– Тилли! Отзовись! Пожалуйста!

Но в ответ – лишь завывание ветра да скрип потревоженных бурей ветвей.

Как вдруг впереди сквозь снегопад замаячил чёрный силуэт.

– Тилли! – обрадовалась я и поспешила навстречу.

Внезапно передо мной возникла клыкастая волчья морда. Я закричала и отпрянула. Неужели пророчество сбудется раньше времени?!

Но волк, жалобно повизгивая, пробежал мимо, не заинтересовавшись добычей. Неужели его самого что-то напугало? Но что?

Меня же больше страшило отсутствие Тилли, чем стая волков или разбуженный бурей медведь. Я кружила по лесу и звала подругу, пока совсем не потеряла голос. Тогда я без сил повалилась в сугроб и заплакала. Это я во всём виновата! Поверила в какое-то дурацкое пророчество, потянула за собой подругу! Нужно было остаться в Адельхейме. Мисс Норридж не убийца, она бы обязательно выпустила меня если не к завтраку, как обычно это делала, так к ужину. И в канун Новогодья мы бы сидели с девочками у праздничной ёлки, рассказывали бы легенды о непорочной деве и храбром королевиче Этельберте. Играли бы в три секрета. Прислушивались к непогоде за окнами, делились самыми сокровенными мечтами и загадывали желания. А утром вышли бы поиграть в снежки. Слепили бы снеговика. Помогли бы старику Райдеру расчистить дорожки в парке. А потом сели бы с мисс Норридж и мисс Эббот пить чай с имбирным печеньем, которое бы испекли сами… Бедная, бедная Тилли!

Неподалёку послышалось рычание. Свирепое, голодное, ищущее жертву. На волчье вроде бы не похоже.

Метель немного утихла и за стволами деревьев показалась длинная белесая тень, будто сотканная из миллиардов снежинок, с мутными желтоватыми глазами и чёрным провалом рта. В природе таких существ нет. У меня галлюцинации. Я замерзаю…

Действительно, галлюцинации.

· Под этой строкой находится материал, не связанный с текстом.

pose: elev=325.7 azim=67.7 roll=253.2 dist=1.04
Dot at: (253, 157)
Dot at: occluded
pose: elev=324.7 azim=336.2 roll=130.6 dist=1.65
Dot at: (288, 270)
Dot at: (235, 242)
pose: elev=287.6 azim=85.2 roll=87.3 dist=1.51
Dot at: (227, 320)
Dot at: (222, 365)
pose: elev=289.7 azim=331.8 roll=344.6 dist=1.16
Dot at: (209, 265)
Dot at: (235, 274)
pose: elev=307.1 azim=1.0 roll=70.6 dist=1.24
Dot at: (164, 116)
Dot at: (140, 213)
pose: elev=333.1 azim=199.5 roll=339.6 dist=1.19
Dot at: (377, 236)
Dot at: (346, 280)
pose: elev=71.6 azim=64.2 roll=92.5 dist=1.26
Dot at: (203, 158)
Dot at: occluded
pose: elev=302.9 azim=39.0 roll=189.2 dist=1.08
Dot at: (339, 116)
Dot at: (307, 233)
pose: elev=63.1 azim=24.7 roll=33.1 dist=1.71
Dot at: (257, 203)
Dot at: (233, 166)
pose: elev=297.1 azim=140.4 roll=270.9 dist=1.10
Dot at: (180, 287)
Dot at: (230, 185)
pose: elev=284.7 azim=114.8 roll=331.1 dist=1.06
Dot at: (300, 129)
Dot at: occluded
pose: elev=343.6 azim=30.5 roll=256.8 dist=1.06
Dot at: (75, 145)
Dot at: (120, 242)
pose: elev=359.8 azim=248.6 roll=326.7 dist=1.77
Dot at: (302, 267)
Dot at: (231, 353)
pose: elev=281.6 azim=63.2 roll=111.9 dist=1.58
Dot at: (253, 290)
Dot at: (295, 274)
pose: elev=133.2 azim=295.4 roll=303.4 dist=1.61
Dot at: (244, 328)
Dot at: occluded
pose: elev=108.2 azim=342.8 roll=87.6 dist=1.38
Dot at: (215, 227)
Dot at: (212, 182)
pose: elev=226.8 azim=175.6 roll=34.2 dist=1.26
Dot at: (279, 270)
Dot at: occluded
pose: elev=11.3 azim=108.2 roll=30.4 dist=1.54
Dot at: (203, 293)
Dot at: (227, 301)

Чудовище исчезло, стоило мне как следует поморгать.

С трудом поднявшись на ноги, я побрела дальше, то и дело окликая подругу по имени. Как нарочно, буря усилилась, ветер обрушивал на голову целые вёдра снега. Казалось, все боги Зелёных Земель ополчились против меня и испытывают на прочность. Силы уплывали с каждой минутой, и, когда я зацепилась носком ботинка за какой-то корешок и, не удержавшись, упала в сугроб, у меня не нашлось сил подняться. Потянуло в сон. Я зевнула, глотая новую порцию снежинок, плотнее запахнула полы шубки, чтоб поменьше снега попадало за воротник, и закрыла глаза…

Под веками затрепетали разноцветные огоньки. Приглядевшись, я поняла, что это горели огни на праздничной ёлке. Превозмогая боль в ногах, я подошла ближе и застыла в радостном изумлении. Да это же наша ёлка! Наша с папой! Я помню эти чудесные стеклянные шары, в каждом из них находился заснеженный цветок, собственноручно выращенный отцом, либо игрушка – маленькая куколка, зверушка или миниатюрный замок. Я любила их все и могла часами проводить у ёлки, просто разглядывая и запечатлевая в памяти каждый лепесток, каждое кукольное личико, каждое окошко в сказочном замке.

– А это новый цветок, Хетти, – послышался родной голос и за еловой веткой я увидела отца – такого, каким помнила его всегда, в светло-коричневом костюме-тройке, румяного, с пушистыми усами и благоухающего розами.

Как же я давно не слышала его голоса, как давно не обнимала, вдыхая чудный запах роз!..

– Я назвал его в твою честь, – продолжал отец. – Он может расти прямо под снегом, никакая стужа ему не страшна.

– Как это здорово! – восхитилась я. – Спасибо, папочка! Где же он?

– Вот, смотри. Правда, красивый? Тебе нравится?

Папа повесил на веточку стеклянный шар, в котором среди падающих снежинок распускалась нежнейшая белоснежная роза.